Old equipment. A practice still using film X-ray, no digital charting, and a 2005 treatment chair is signaling $60K-$120K of deferred capex. Buyers deduct it dollar-for-dollar from their offer.

No associate, no mid-level. Solo practices with no NP, PA, or associate DPM cap out around 3.5x SDE because the owner-dependency risk is uncapped. Adding even a part-time associate for 18 months before sale can move your multiple by 0.5-1.0x.

How to Maximize Your Exit

If you're 2-3 years from selling, the moves that matter most are:

Build your diabetic panel deliberately. Partner with local endocrinologists and primary care groups. A practice that can show 800+ active diabetic patients has a completely different valuation conversation than one with 300.

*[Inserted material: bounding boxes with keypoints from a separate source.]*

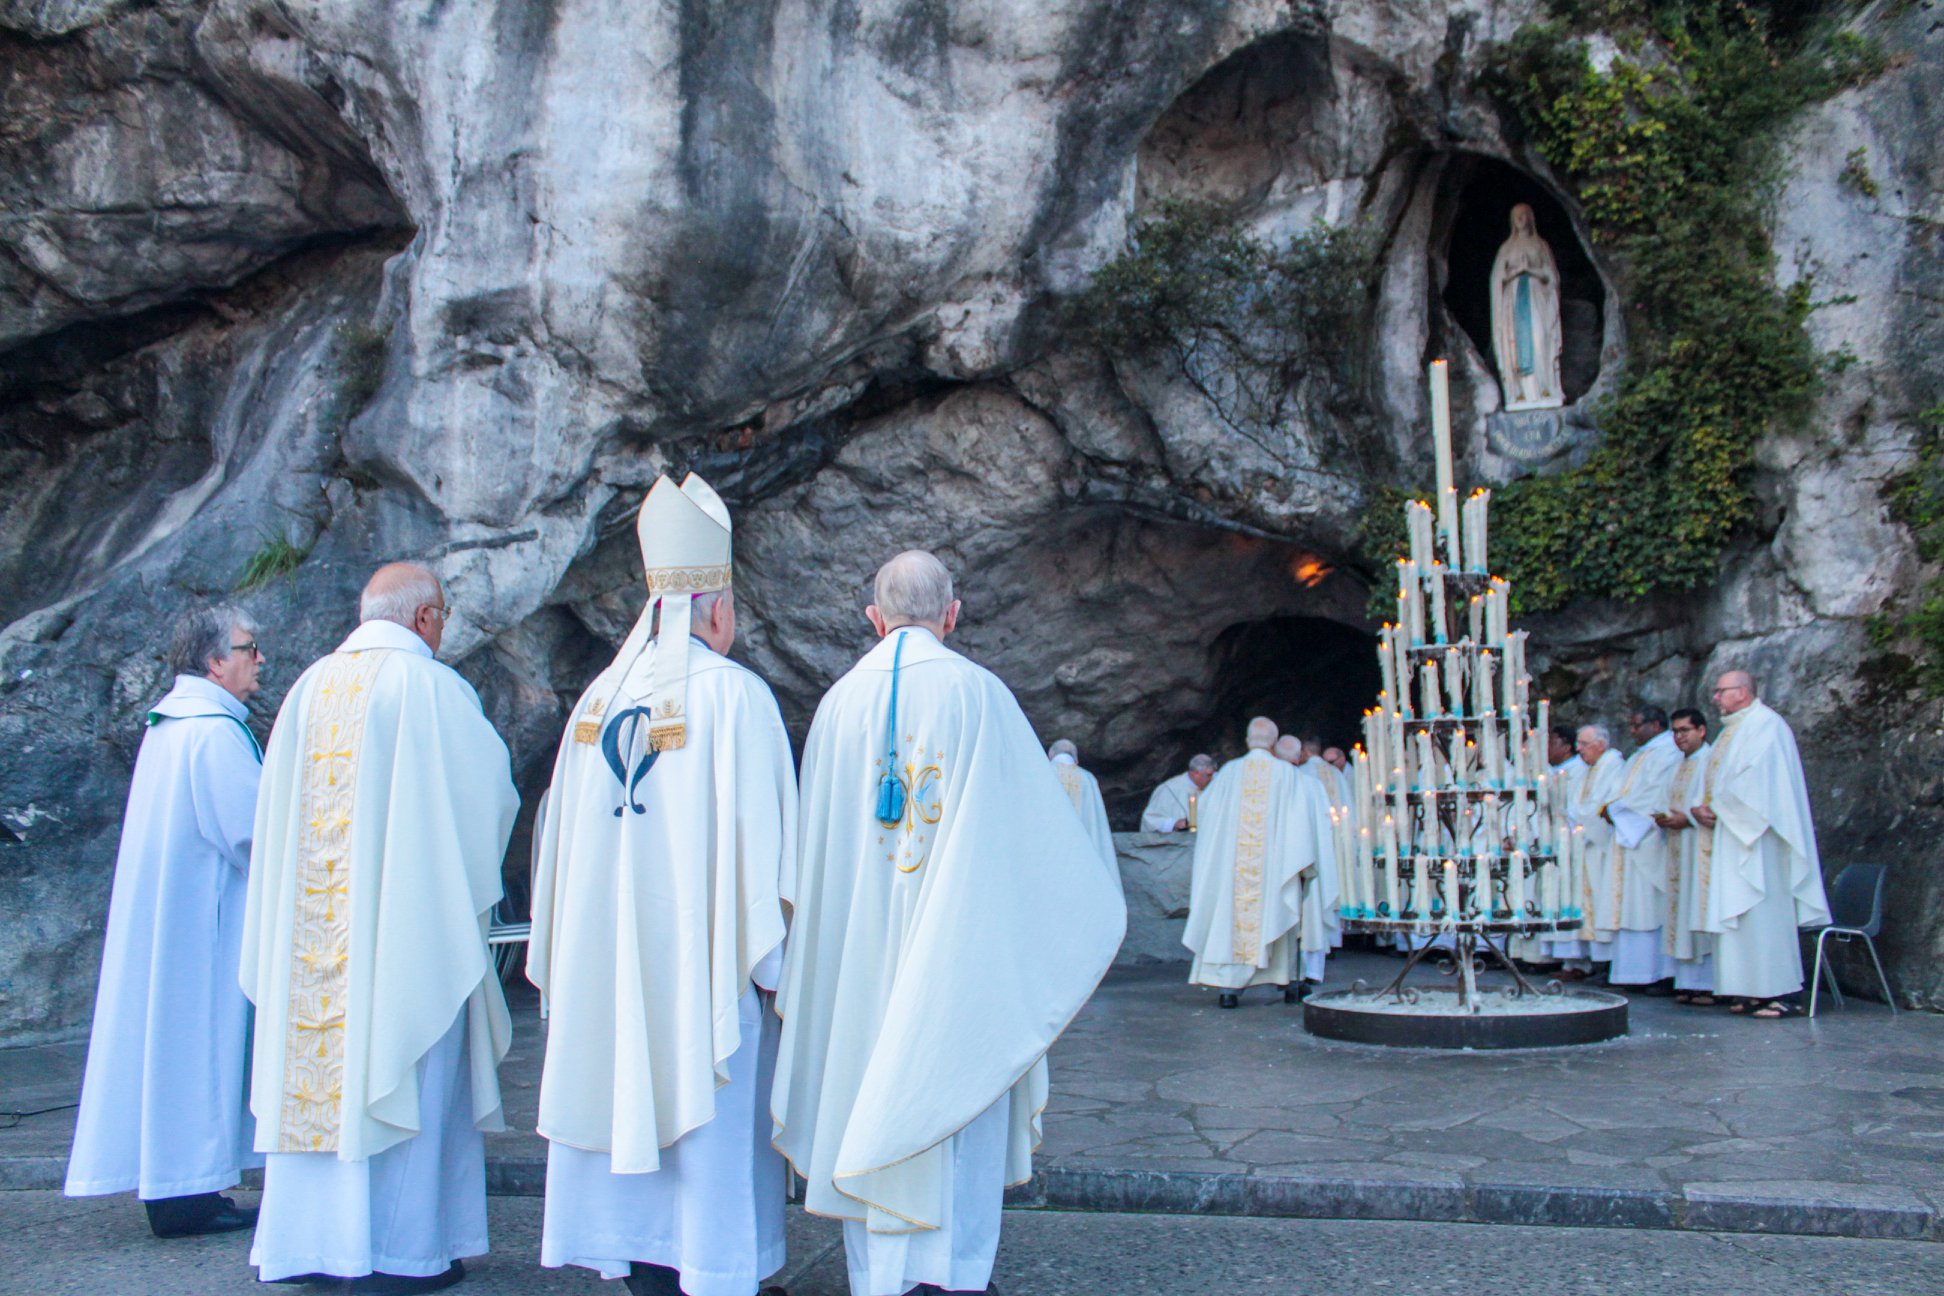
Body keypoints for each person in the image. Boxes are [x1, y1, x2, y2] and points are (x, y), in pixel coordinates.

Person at [771, 551, 1124, 1296]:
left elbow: (811, 857)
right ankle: (957, 1275)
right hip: (959, 962)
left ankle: (880, 1278)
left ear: (873, 618)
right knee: (956, 1083)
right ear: (952, 614)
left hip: (859, 963)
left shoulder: (836, 706)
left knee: (865, 1085)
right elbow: (1032, 844)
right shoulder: (982, 695)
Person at [528, 475, 795, 1296]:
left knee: (620, 1084)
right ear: (716, 610)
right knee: (709, 1117)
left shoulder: (592, 706)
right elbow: (769, 849)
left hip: (604, 962)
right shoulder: (739, 698)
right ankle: (713, 1268)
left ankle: (642, 1260)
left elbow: (555, 841)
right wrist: (777, 973)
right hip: (700, 966)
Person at [243, 564, 518, 1293]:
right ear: (426, 617)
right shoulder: (431, 689)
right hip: (404, 935)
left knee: (317, 1075)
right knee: (408, 1066)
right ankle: (402, 1253)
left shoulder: (306, 689)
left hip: (313, 947)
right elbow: (488, 797)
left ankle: (311, 1245)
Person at [65, 606, 266, 1238]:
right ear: (214, 662)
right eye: (247, 648)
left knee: (173, 1052)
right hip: (203, 927)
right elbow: (250, 833)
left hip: (175, 920)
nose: (258, 660)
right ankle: (187, 1194)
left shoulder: (174, 725)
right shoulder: (210, 731)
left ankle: (182, 1189)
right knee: (195, 1051)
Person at [1692, 671, 1832, 1019]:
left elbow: (1761, 785)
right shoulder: (1734, 728)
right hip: (1732, 834)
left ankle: (1780, 992)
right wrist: (1702, 807)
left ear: (1741, 692)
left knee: (1763, 914)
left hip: (1760, 841)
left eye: (1721, 691)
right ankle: (1750, 991)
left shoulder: (1767, 725)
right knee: (1741, 919)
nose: (1716, 698)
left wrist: (1718, 807)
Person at [1183, 717, 1332, 1009]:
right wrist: (1303, 866)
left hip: (1232, 870)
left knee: (1229, 918)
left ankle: (1228, 987)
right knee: (1275, 911)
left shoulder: (1228, 773)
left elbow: (1205, 812)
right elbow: (1299, 824)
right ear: (1274, 743)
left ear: (1248, 740)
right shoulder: (1287, 774)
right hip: (1273, 868)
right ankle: (1285, 979)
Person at [1598, 707, 1684, 991]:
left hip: (1648, 840)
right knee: (1631, 908)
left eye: (1637, 725)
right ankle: (1632, 974)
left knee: (1650, 908)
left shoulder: (1668, 752)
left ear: (1656, 725)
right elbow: (1623, 792)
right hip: (1628, 838)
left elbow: (1654, 796)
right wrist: (1612, 809)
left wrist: (1616, 811)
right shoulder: (1639, 755)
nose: (1632, 731)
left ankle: (1659, 973)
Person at [1551, 725, 1623, 977]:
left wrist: (1574, 816)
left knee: (1601, 900)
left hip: (1597, 846)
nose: (1579, 749)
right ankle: (1583, 960)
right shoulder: (1590, 769)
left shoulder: (1612, 765)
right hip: (1582, 842)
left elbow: (1601, 806)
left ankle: (1604, 961)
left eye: (1584, 744)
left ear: (1601, 745)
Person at [1654, 709, 1715, 1004]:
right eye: (1675, 731)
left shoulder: (1711, 760)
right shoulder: (1677, 764)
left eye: (1685, 730)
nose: (1680, 737)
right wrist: (1663, 818)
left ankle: (1707, 983)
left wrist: (1688, 820)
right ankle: (1687, 981)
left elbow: (1714, 803)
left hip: (1700, 846)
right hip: (1679, 846)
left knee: (1698, 908)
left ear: (1701, 731)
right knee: (1680, 910)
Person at [1048, 739, 1122, 896]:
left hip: (1050, 845)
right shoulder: (1088, 778)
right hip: (1085, 844)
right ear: (1076, 759)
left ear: (1050, 754)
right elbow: (1096, 818)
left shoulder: (1040, 774)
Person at [1140, 755, 1215, 832]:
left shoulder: (1215, 785)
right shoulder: (1168, 790)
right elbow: (1150, 820)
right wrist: (1174, 824)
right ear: (1195, 773)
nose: (1212, 778)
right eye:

Bring in an associate or a foot-and-ankle surgeon. Even two days a week of additional provider coverage proves the practice isn't you, and it increases SDE by expanding capacity without increasing your hours.

Document your orthotics business. Track pairs dispensed, average selling price, and lab cost. A clean orthotics P&L is often worth 0.2-0.5x on your overall multiple.

Secure your lease and your hospital privileges for the buyer. A 7-10 year lease and a clear path to credentialing continuity removes two of the biggest friction points in a podiatry deal. And get your pre-sale preparation done 18 months ahead — surprises during due diligence kill podiatry deals more often than price disagreements do.

The Bottom Line

Podiatry valuation is a story about mix — payer mix, procedure mix, and provider mix. A practice that tells a clean story about surgical volume, diabetic panel depth, and orthotic margin will trade at the top of the range. One that hands a buyer a single-column P&L and says "it's a foot practice, figure it out" will trade at the bottom. The difference between those two outcomes, on a $1.5M practice, is often $600K-$900K of sale price.